▸ EXERCISE PROMPT
Put the lines in the items below into a Markdown table, from the line with "Wat zijn de verschillen" to the line with "versiert de inkomhal", both included. Use a column named "No." for the row number and a column named "Line" for the line itself, and leave out any blank lines.

▸ RECORDS
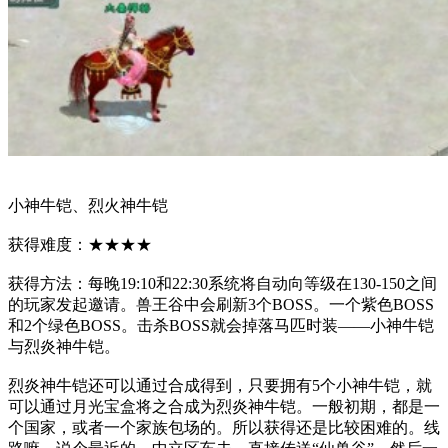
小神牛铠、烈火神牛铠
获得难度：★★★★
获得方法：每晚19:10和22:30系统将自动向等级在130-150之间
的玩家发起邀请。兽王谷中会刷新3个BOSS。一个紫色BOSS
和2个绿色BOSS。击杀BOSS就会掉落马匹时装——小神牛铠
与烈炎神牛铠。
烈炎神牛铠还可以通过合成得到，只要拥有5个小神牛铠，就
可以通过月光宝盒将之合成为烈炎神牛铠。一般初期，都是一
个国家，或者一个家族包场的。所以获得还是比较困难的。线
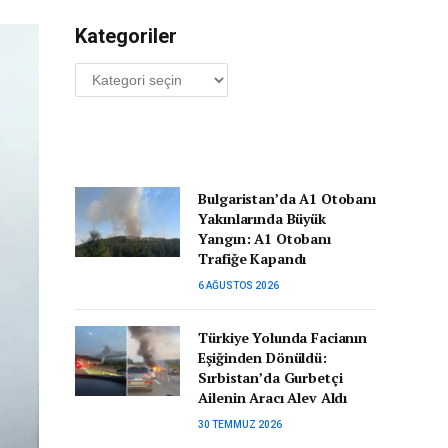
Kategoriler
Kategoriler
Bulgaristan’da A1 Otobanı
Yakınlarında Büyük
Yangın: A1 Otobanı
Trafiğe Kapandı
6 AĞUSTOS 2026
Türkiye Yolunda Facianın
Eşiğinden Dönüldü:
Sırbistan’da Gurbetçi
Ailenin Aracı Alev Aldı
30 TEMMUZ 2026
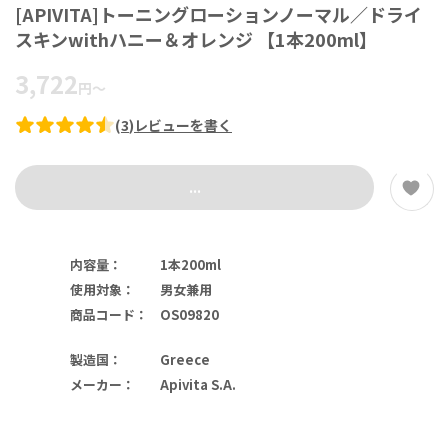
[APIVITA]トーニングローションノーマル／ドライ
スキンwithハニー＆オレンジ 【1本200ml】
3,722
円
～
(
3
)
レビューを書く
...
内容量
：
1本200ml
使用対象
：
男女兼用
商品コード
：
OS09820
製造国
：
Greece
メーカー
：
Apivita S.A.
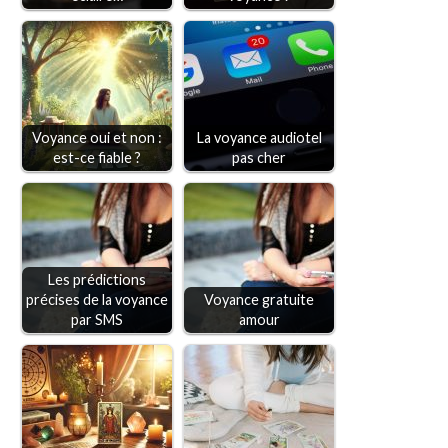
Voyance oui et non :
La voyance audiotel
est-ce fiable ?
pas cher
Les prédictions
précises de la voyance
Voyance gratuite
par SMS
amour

* * *

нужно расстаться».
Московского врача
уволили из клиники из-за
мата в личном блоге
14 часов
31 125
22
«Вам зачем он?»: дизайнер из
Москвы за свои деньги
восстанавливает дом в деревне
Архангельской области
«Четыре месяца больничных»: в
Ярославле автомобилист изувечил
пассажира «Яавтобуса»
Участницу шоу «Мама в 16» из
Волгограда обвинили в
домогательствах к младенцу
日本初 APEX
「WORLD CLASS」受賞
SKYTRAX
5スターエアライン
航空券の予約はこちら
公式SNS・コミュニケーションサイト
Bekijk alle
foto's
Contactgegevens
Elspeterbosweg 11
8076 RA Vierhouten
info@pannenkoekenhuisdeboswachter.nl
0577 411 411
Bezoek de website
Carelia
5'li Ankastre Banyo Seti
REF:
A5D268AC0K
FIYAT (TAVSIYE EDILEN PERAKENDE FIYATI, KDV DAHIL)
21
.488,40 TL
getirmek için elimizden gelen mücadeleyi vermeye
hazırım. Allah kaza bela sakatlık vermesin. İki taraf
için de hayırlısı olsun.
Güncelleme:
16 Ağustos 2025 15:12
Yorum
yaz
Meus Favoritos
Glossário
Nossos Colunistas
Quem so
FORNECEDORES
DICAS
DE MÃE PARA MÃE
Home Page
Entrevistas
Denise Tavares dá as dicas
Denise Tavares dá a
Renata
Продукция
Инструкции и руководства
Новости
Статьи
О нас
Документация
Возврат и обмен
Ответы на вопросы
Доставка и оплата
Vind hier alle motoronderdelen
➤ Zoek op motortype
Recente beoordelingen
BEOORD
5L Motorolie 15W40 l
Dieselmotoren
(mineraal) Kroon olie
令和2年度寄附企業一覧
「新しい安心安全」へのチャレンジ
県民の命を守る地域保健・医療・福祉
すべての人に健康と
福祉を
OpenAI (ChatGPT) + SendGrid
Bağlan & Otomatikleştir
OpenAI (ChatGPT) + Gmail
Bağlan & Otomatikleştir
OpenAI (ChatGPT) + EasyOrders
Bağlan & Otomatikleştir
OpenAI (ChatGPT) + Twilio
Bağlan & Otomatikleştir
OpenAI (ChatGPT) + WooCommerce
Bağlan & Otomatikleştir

--

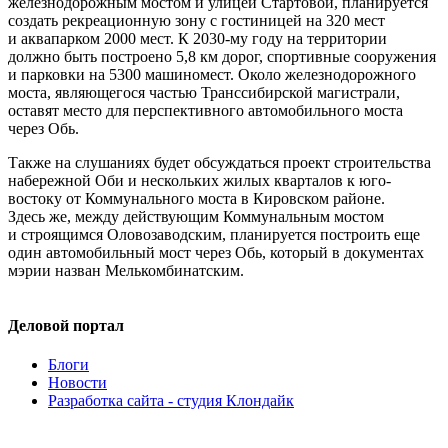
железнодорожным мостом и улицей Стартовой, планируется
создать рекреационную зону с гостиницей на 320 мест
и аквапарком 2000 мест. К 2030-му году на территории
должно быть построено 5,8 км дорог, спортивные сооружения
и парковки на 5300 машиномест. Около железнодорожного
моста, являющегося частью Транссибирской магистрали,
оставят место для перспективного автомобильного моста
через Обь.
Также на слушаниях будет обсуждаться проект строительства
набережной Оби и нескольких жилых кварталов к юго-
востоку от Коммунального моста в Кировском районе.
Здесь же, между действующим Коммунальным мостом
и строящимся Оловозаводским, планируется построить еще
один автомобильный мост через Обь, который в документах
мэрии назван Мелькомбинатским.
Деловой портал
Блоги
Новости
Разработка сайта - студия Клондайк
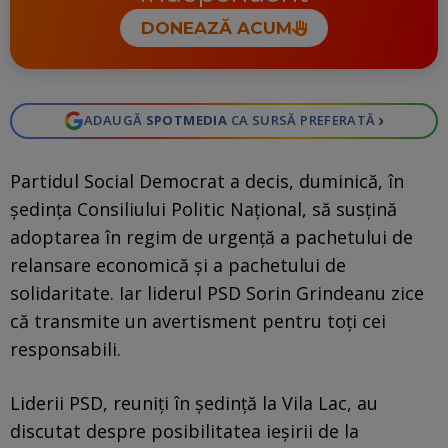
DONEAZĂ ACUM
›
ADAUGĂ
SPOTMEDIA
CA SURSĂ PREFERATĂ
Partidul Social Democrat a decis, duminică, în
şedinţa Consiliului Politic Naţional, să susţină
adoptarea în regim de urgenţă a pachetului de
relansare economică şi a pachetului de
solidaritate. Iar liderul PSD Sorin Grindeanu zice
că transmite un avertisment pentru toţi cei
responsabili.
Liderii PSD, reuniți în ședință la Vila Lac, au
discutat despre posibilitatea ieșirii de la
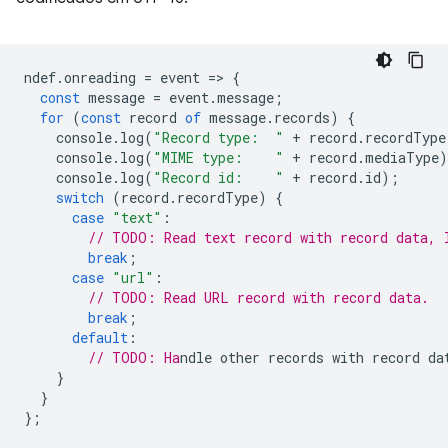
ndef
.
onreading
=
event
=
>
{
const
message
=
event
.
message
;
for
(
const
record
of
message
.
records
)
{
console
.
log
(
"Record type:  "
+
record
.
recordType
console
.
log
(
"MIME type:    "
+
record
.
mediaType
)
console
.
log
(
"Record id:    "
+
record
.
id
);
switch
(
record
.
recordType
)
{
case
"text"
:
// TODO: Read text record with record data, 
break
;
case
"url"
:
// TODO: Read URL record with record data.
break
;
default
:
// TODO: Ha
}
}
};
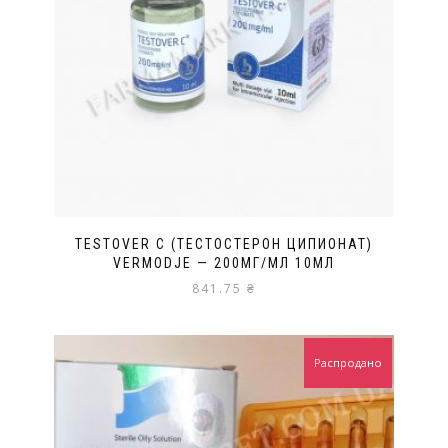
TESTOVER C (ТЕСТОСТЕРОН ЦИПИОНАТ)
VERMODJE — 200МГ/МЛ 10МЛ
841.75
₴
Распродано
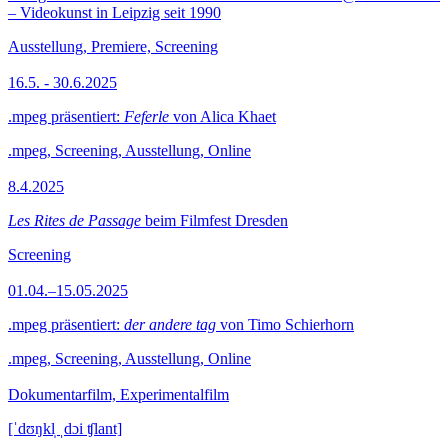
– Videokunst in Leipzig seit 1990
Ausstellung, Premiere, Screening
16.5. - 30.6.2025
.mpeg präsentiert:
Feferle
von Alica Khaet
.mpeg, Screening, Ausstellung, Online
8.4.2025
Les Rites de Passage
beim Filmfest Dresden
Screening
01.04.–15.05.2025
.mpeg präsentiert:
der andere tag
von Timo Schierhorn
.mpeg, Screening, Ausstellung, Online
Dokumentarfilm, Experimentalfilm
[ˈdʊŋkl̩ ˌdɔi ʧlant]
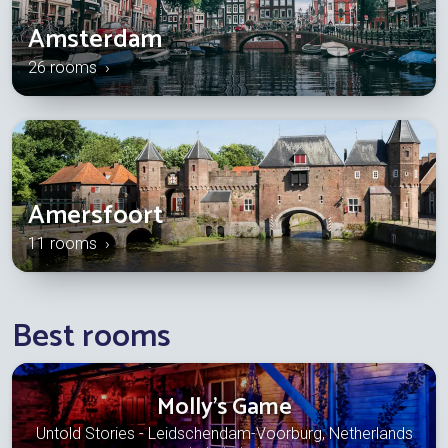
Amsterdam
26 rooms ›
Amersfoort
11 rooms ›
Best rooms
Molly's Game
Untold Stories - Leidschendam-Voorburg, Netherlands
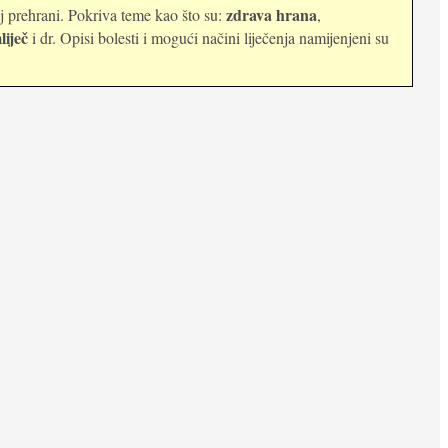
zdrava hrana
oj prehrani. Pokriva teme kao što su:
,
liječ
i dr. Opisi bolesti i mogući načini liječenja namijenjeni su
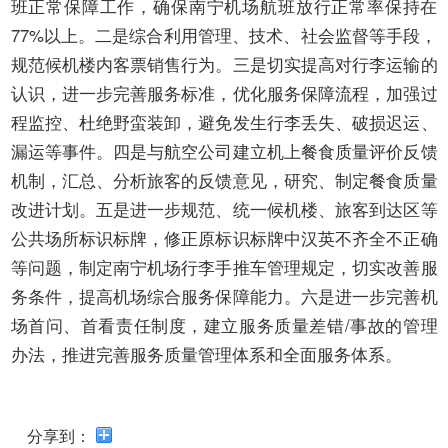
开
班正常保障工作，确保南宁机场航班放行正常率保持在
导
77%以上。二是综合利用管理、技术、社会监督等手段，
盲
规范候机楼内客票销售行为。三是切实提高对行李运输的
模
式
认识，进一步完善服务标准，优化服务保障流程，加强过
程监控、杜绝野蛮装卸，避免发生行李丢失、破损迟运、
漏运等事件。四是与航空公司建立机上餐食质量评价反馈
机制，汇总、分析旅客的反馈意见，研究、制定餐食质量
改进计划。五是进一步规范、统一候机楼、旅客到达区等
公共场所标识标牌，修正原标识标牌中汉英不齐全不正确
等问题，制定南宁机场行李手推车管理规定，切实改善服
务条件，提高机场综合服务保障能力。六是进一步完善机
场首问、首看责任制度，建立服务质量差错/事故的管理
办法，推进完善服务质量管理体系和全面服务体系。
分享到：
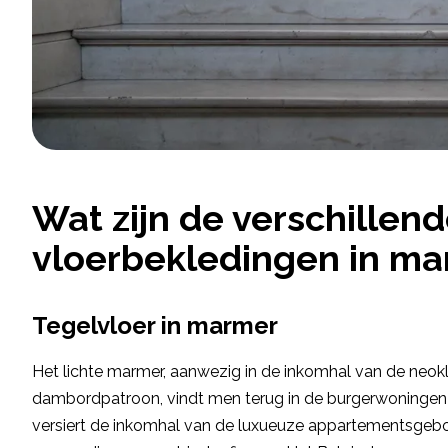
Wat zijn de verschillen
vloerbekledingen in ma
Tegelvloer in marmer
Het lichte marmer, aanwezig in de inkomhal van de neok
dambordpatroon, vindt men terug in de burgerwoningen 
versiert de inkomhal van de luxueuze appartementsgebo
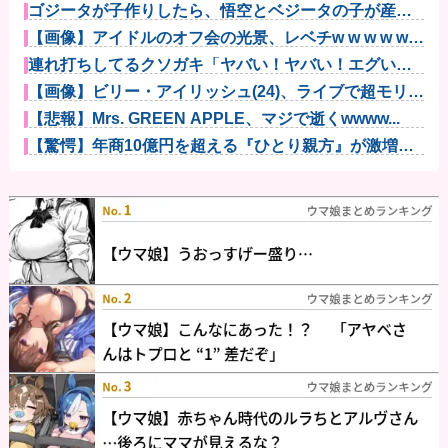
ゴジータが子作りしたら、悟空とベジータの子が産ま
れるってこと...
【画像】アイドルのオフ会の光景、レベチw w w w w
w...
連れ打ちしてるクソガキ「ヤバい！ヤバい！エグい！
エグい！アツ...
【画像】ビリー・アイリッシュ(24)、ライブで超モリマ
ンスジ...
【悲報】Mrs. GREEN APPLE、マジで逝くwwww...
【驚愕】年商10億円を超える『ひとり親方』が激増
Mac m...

▸ SOLUTION TO THE PROBLEM
| No. | Line |
|---|---|
| 1 | Wat zijn de verschillen |
| 2 | vloerbekledingen in ma |
| 3 | Tegelvloer in marmer |
| 4 | Het lichte marmer, aanwezig in de inkomhal van de neok |
| 5 | dambordpatroon, vindt men terug in de burgerwoningen  |
| 6 | versiert de inkomhal van de luxueuze appartementsgebo |